Stated problem |
Quote every line of the records below verbatim, keeping each field and value unchanged.
** Start Material **
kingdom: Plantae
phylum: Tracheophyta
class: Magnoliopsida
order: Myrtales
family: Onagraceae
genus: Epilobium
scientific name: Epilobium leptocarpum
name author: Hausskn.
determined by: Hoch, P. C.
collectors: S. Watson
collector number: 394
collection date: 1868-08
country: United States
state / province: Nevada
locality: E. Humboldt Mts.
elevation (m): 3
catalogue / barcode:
** End Material **
Written answer |
kingdom: Plantae
phylum: Tracheophyta
class: Magnoliopsida
order: Myrtales
family: Onagraceae
genus: Epilobium
scientific name: Epilobium leptocarpum
name author: Hausskn.
determined by: Hoch, P. C.
collectors: S. Watson
collector number: 394
collection date: 1868-08
country: United States
state / province: Nevada
locality: E. Humboldt Mts.
elevation (m): 3
catalogue / barcode:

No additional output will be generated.